On Monday morning, Patsy Stinchfield, senior director of infection control at Children’s Minnesota, joined Senator Amy Klobuchar in a press conference focused on the importance of continuing to administer vaccinations for preventable diseases during the COVID-19 pandemic. Recent reports show a disturbing decline in routine vaccinations for children, including a 70 percent drop in measles vaccines administered to Minnesota children compared to this time last year.
“This has been a very, very challenging time for all of us. I think people feel in some ways sort of hopeless, but this is something that can give you hope. Vaccines are safe. Vaccines work. Vaccines save lives. And this is an action for all of us to take to help prevent the spread of infection,” Stinchfield said.

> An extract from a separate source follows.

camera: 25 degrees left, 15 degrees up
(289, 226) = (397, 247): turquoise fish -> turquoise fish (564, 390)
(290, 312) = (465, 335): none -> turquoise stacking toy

Senator Klobuchar gave an overview of the state’s decline in vaccinations and outlined the consequences of not addressing vaccine-preventable diseases. She also described some of the work happening in the Senate to address the issue.

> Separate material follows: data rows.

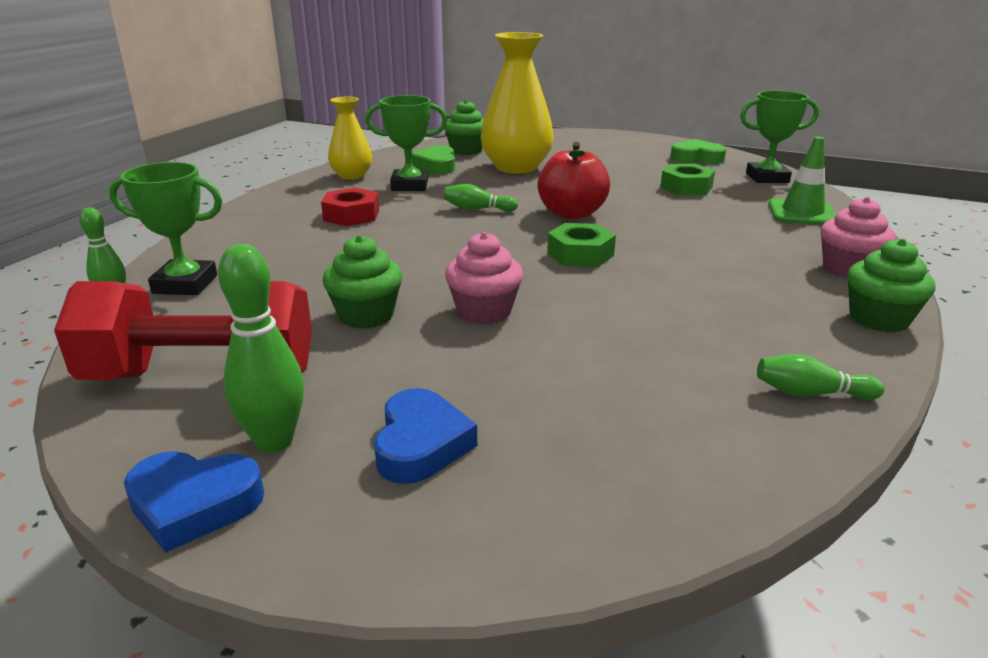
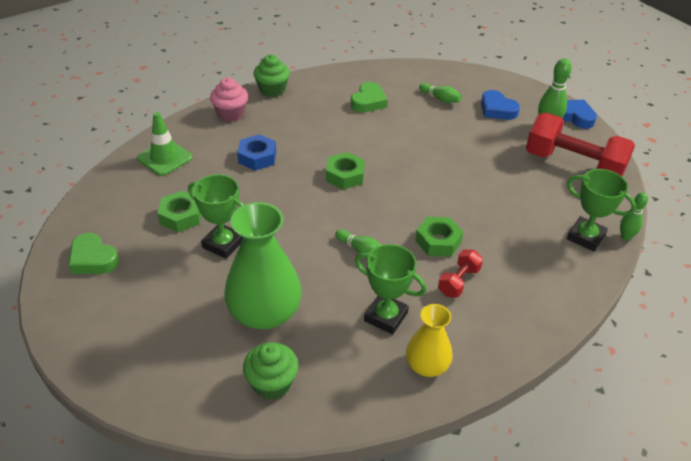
camera: 150 degrees left, 15 degrees up
(351, 215) = (458, 281): red nut -> red dumbbell
(366, 315) = (491, 173): green cupcake -> none
(397, 233) = (438, 241): none -> green nut
(421, 444) = (497, 109): blue heart -> blue heart turned 75 degrees counterclockwise
(436, 166) = (333, 353): green heart -> green heart (368, 102)
(484, 312) = (433, 155): pink cupcake -> none
(516, 167) = (264, 313): yellow vase -> green vase
(571, 213) = (303, 217): red apple -> none
(713, 240) = (257, 157): none -> blue nut
(767, 178) = (104, 203): green trophy -> green trophy (223, 244)
(811, 393) = (350, 79): green bowling pin -> green bowling pin (440, 99)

Stinchfeld provided perspective on the impact COVID-19 is having on pediatrics, pointing to an alarming delay in regular immunizations. She highlighted the efforts that our primary care clinics have made to expand safe options for vaccine administration to include curbside administration and to prioritize our newborn well visits in carefully selected and screened clinics. She emphasized that our facilities are safe.
Amber Spanoil, the Director of Health Services for Minneapolis Public Schools, shared concern about what this will mean for kids this fall and winter and the potential for a measles outbreak in the school system.
“It’s not too late to get your kids caught up on their vaccines. Protect them and do your part to protect the community,” Stinchfield said.